Sunday, September 20, 2009
The summer garden is over, but there is still plenty of life in the garden. The roses are happily blooming now that the dreaded Japanese beetles are long gone. The crepe myrtles are still blooming, and the parsley is a beautiful, huge green mound, ready to eat.
There was a heavy mist going on when I took these pictures yesterday. It felt wonderful. Although officially it is still a few days away, the scent of autumn is already in the air. I love it! I'm ready for pumpkins and scarecrows and leaves blowing in the wind. I will miss the flowers, though, and especially the fresh tomatoes.
These are the Texas Bluebonnets that I planted in June. I became fascinated by the raindrops puddled in the center of the leaves. They did not bloom this year; hopefully they will come back next year.

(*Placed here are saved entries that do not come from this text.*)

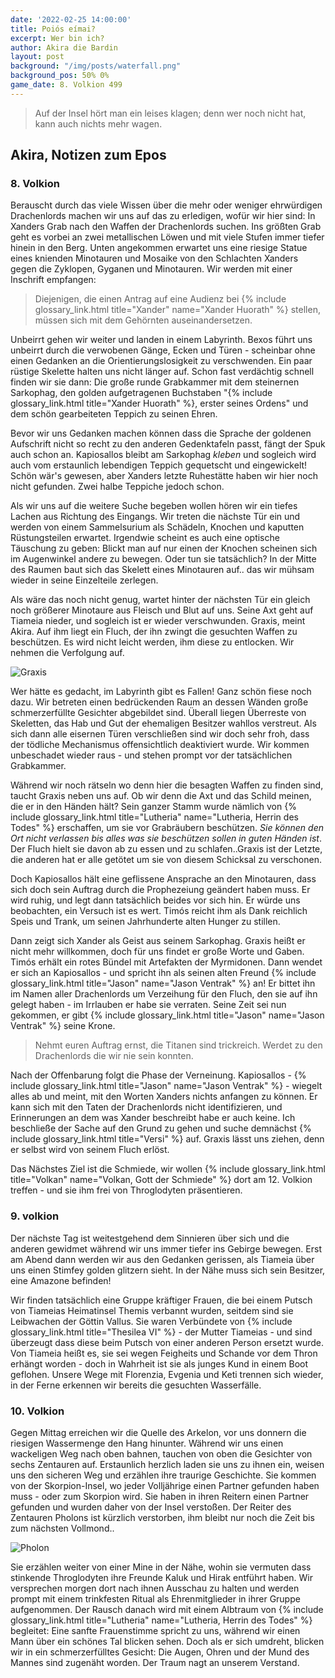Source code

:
 ```yaml
---
date: '2022-02-25 14:00:00'
title: Poiós eímai?
excerpt: Wer bin ich?
author: Akira die Bardin
layout: post
background: "/img/posts/waterfall.png"
background_pos: 50% 0%
game_date: 8. Volkion 499
---
```


<div class="rhyme">
  <blockquote>
    Auf der Insel hört man ein leises klagen;
    denn wer noch nicht hat, kann auch nichts mehr wagen.
  </blockquote>
</div>

## Akira, Notizen zum Epos

### 8. Volkion

Berauscht durch das viele Wissen über die mehr oder weniger ehrwürdigen Drachenlords machen wir uns auf das zu erledigen, wofür wir hier sind: In Xanders Grab nach den Waffen der Drachenlords suchen.
Ins größten Grab geht es vorbei an zwei metallischen Löwen und mit viele Stufen immer tiefer hinein in den Berg. Unten angekommen erwartet uns eine riesige Statue eines knienden Minotauren und Mosaike von den Schlachten Xanders gegen die Zyklopen, Gyganen und Minotauren. Wir werden mit einer Inschrift empfangen:

<blockquote>
Diejenigen, die einen Antrag auf eine Audienz bei {% include glossary_link.html title="Xander" name="Xander Huorath" %} stellen, müssen sich mit dem Gehörnten auseinandersetzen.
</blockquote>

Unbeirrt gehen wir weiter und landen in einem Labyrinth. Bexos führt uns unbeirrt durch die verwobenen Gänge, Ecken und Türen - scheinbar ohne einen Gedanken an die Orientierungslosigkeit zu verschwenden. Ein paar rüstige Skelette halten uns nicht länger auf. Schon fast verdächtig schnell finden wir sie dann: Die große runde Grabkammer mit dem steinernen Sarkophag, den golden aufgetragenen Buchstaben "{% include glossary_link.html title="Xander Huorath" %}, erster seines Ordens" und dem schön gearbeiteten Teppich zu seinen Ehren.

Bevor wir uns Gedanken machen können dass die Sprache der goldenen Aufschrift nicht so recht zu den anderen Gedenktafeln passt, fängt der Spuk auch schon an. Kapiosallos bleibt am Sarkophag _kleben_ und sogleich wird auch vom erstaunlich lebendigen Teppich gequetscht und eingewickelt! Schön wär's gewesen, aber Xanders letzte Ruhestätte haben wir hier noch nicht gefunden. Zwei halbe Teppiche jedoch schon.

Als wir uns auf die weitere Suche begeben wollen hören wir ein tiefes Lachen aus Richtung des Eingangs. Wir treten die nächste Tür ein und werden von einem Sammelsurium als Schädeln, Knochen und kaputten Rüstungsteilen erwartet. Irgendwie scheint es auch eine optische Täuschung zu geben: Blickt man auf nur einen der Knochen scheinen sich im Augenwinkel andere zu bewegen. Oder tun sie tatsächlich? In der Mitte des Raumen baut sich das Skelett eines Minotauren auf.. das wir mühsam wieder in seine Einzelteile zerlegen.

 Als wäre das noch nicht genug, wartet hinter der nächsten Tür ein gleich noch größerer Minotaure aus Fleisch und Blut auf uns. Seine Axt geht auf Tiameia nieder, und sogleich ist er wieder verschwunden. Graxis, meint Akira. Auf ihm liegt ein Fluch, der ihn zwingt die gesuchten Waffen zu beschützen. Es wird nicht leicht werden, ihm diese zu entlocken. Wir nehmen die Verfolgung auf.

![Graxis](/img/posts/graxis.png)

Wer hätte es gedacht, im Labyrinth gibt es Fallen! Ganz schön fiese noch dazu. Wir betreten einen bedrückenden Raum an dessen Wänden große schmerzerfüllte Gesichter abgebildet sind. Überall liegen Überreste von Skeletten, das Hab und Gut der ehemaligen Besitzer wahllos verstreut. Als sich dann alle eisernen Türen verschließen sind wir doch sehr froh, dass der tödliche Mechanismus offensichtlich deaktiviert wurde. Wir kommen unbeschadet wieder raus - und stehen prompt vor der tatsächlichen Grabkammer.

Während wir noch rätseln wo denn hier die besagten Waffen zu finden sind, taucht Graxis neben uns auf. Ob wir denn die Axt und das Schild meinen, die er in den Händen hält? Sein ganzer Stamm wurde nämlich von {% include glossary_link.html title="Lutheria" name="Lutheria, Herrin des Todes" %} erschaffen, um sie vor Grabräubern beschützen. _Sie können den Ort nicht verlassen bis alles was sie beschützen sollen in guten Händen ist_. Der Fluch hielt sie davon ab zu essen und zu schlafen..Graxis ist der Letzte, die anderen hat er alle getötet um sie von diesem Schicksal zu verschonen.

Doch Kapiosallos hält eine geflissene Ansprache an den Minotauren, dass sich doch sein Auftrag durch die Prophezeiung geändert haben muss. Er wird ruhig, und legt dann tatsächlich beides vor sich hin. Er würde uns beobachten, ein Versuch ist es wert. Timós reicht ihm als Dank reichlich Speis und Trank, um seinen Jahrhunderte alten Hunger zu stillen.

Dann zeigt sich Xander als Geist aus seinem Sarkophag. Graxis heißt er nicht mehr willkommen, doch für uns findet er große Worte und Gaben. Timós erhält ein rotes Bündel mit Artefakten der Myrmidonen. Dann wendet er sich an Kapiosallos - und spricht ihn als seinen alten Freund {% include glossary_link.html title="Jason" name="Jason Ventrak" %} an! Er bittet ihn im Namen aller Drachenlords um Verzeihung für den Fluch, den sie auf ihn gelegt haben - im Irrlauben er habe sie verraten. Seine Zeit sei nun gekommen, er gibt {% include glossary_link.html title="Jason" name="Jason Ventrak" %} seine Krone.


<div class="rhyme">
  <blockquote>
    Nehmt euren Auftrag ernst, die Titanen sind trickreich.
    Werdet zu den Drachenlords die wir nie sein konnten.
  </blockquote>
</div>

Nach der Offenbarung folgt die Phase der Verneinung. Kapiosallos - {% include glossary_link.html title="Jason" name="Jason Ventrak" %} - wiegelt alles ab und meint, mit den Worten Xanders nichts anfangen zu können. Er kann sich mit den Taten der Drachenlords nicht identifizieren, und Erinnerungen an dem was Xander beschreibt habe er auch keine. Ich beschließe der Sache auf den Grund zu gehen und suche demnächst {% include glossary_link.html title="Versi" %} auf. Graxis lässt uns ziehen, denn er selbst wird von seinem Fluch erlöst.

Das Nächstes Ziel ist die Schmiede, wir wollen {% include glossary_link.html title="Volkan" name="Volkan, Gott der Schmiede" %} dort am 12. Volkion treffen - und sie ihm frei von Throglodyten präsentieren. 

### 9. volkion

Der nächste Tag ist weitestgehend dem Sinnieren über sich und die anderen gewidmet während wir uns immer tiefer ins Gebirge bewegen. Erst am Abend dann werden wir aus den Gedanken gerissen, als Tiameia über uns einen Stimfey golden glitzern sieht. In der Nähe muss sich sein Besitzer, eine Amazone befinden!

Wir finden tatsächlich eine Gruppe kräftiger Frauen, die bei einem Putsch von Tiameias Heimatinsel Themis verbannt wurden, seitdem sind sie Leibwachen der Göttin Vallus. Sie waren Verbündete von {% include glossary_link.html title="Thesilea VI" %} - der Mutter Tiameias - und sind überzeugt dass diese beim Putsch von einer anderen Person ersetzt wurde. Von Tiameia heißt es, sie sei wegen Feigheits und Schande vor dem Thron erhängt worden - doch in Wahrheit ist sie als junges Kund in einem Boot geflohen. Unsere Wege mit Florenzia, Evgenia und Keti trennen sich wieder, in der Ferne erkennen wir bereits die gesuchten Wasserfälle.

### 10. Volkion

Gegen Mittag erreichen wir die Quelle des Arkelon, vor uns donnern die riesigen Wassermenge den Hang hinunter. Während wir uns einen wackeligen Weg nach oben bahnen, tauchen von oben die Gesichter von sechs Zentauren auf. Erstaunlich herzlich laden sie uns zu ihnen ein, weisen uns den sicheren Weg und erzählen ihre traurige Geschichte. Sie kommen von der Skorpion-Insel, wo jeder Volljährige einen Partner gefunden haben muss - oder zum Skorpion wird. Sie haben in ihren Reitern einen Partner gefunden und wurden daher von der Insel verstoßen. Der Reiter des Zentauren Pholons ist kürzlich verstorben, ihm bleibt nur noch die Zeit bis zum nächsten Vollmond..

![Pholon](/img/posts/pholon.png)

Sie erzählen weiter von einer Mine in der Nähe, wohin sie vermuten dass stinkende Throglodyten ihre Freunde Kaluk und Hirak entführt haben. Wir versprechen morgen dort nach ihnen Ausschau zu halten und werden prompt mit einem trinkfesten Ritual als Ehrenmitglieder in ihrer Gruppe aufgenommen. Der Rausch danach wird mit einem Albtraum von {% include glossary_link.html title="Lutheria" name="Lutheria, Herrin des Todes" %} begleitet: Eine sanfte Frauenstimme spricht zu uns, während wir einen Mann über ein schönes Tal blicken sehen. Doch als er sich umdreht, blicken wir in ein schmerzerfülltes Gesicht: Die Augen, Ohren und der Mund des Mannes sind zugenäht worden. Der Traum nagt an unserem Verstand.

It misted rain most of the day yesterday, except for when it flat out poured down (known around here as a "toad-strangler"). It was a nice day to stay in with a cup of hot tea and a good mystery.
Most of the vegetable garden has been put to bed for the winter. We pulled up all the tomato plants today, along with the two remaining squash plants. We were still getting a few squash every couple of days, but they were tough and a little bitter. It was time for them to go. We still have a couple of red long bean plants and I planted a patch of Swiss Chard a couple of weeks ago which has started sprouting.
We pulled up one patch of zinnias, but there are many more to go. They looked good for a long time, but that time is over, I'm afraid. I need to order garlic this week. I usually plant it around Halloween. I already have a couple of packs of hyacinths and grape hyacinths that I will plant at the same time. I would still like to get a couple of rose plants in the ground before winter. Since school has started, it has been hard to find time for the garden. Winter holiday is twelve weeks away, and believe me, I am counting down every single day! It will be time for a long nap and a chance to plan my spring garden. That's what cold winter days are for, right?